* [What this task involves] Lines holding the string "analysis": copy each one from the listing below.

* [Material provided]

□ □ □ □ □

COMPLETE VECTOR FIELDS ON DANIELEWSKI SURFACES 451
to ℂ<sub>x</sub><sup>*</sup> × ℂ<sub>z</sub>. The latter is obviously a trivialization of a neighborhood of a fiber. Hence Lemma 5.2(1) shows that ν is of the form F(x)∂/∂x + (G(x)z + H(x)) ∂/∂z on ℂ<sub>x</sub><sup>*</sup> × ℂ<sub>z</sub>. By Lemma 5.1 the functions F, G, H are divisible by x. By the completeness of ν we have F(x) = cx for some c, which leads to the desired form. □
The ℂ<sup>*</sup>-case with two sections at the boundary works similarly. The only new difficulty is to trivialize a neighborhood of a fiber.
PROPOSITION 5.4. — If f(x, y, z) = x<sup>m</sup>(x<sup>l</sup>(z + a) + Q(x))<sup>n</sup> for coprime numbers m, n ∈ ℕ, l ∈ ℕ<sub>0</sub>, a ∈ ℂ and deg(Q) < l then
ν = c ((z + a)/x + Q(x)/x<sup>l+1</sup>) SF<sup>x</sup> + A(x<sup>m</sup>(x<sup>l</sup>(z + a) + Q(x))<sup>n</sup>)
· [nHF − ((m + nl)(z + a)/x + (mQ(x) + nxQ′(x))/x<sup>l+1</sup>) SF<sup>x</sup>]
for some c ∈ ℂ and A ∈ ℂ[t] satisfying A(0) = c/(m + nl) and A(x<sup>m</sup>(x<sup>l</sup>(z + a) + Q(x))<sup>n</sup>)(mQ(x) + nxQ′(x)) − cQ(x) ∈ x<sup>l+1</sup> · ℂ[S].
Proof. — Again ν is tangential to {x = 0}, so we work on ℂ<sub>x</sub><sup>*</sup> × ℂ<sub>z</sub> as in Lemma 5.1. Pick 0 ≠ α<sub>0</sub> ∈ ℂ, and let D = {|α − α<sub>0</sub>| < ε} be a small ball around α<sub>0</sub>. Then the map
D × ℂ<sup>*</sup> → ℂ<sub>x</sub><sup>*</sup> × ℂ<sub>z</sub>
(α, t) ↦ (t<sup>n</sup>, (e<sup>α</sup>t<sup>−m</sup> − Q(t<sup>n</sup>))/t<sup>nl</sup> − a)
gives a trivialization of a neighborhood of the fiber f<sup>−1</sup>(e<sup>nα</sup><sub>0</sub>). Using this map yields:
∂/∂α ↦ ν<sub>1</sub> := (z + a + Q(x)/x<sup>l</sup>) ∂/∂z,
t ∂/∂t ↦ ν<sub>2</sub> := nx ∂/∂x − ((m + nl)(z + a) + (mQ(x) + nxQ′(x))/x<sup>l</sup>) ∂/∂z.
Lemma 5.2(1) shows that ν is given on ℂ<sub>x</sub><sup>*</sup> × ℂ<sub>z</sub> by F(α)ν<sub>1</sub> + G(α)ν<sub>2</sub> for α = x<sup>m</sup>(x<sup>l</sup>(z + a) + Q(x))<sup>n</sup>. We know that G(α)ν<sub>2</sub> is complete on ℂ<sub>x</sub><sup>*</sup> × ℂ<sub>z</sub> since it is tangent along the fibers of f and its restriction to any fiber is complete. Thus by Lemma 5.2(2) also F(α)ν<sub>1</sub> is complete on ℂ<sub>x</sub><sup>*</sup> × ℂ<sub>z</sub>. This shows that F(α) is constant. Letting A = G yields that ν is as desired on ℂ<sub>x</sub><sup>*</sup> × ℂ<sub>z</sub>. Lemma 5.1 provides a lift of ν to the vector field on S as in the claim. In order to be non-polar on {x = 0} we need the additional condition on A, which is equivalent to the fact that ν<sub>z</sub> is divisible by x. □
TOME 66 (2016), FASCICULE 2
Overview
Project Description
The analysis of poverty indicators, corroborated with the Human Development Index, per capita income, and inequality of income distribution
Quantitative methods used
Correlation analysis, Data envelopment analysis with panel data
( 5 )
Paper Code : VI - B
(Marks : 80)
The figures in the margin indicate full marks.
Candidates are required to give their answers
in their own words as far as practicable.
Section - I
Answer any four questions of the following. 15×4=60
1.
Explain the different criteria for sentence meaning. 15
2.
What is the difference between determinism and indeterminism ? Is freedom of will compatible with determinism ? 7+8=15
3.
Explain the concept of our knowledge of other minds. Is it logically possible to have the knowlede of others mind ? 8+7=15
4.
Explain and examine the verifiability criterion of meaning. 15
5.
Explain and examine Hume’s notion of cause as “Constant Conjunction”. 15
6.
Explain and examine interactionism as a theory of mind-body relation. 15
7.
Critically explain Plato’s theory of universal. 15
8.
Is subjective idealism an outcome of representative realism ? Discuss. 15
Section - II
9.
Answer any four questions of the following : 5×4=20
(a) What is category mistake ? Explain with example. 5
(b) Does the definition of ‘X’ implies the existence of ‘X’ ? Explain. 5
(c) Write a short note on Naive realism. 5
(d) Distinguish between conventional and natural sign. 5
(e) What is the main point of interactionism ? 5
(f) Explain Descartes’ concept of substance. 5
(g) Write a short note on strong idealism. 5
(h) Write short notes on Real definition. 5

□ □ □ □ □

* [Result]
The analysis of poverty indicators, corroborated with the Human Development Index, per capita income, and inequality of income distribution
Correlation analysis, Data envelopment analysis with panel data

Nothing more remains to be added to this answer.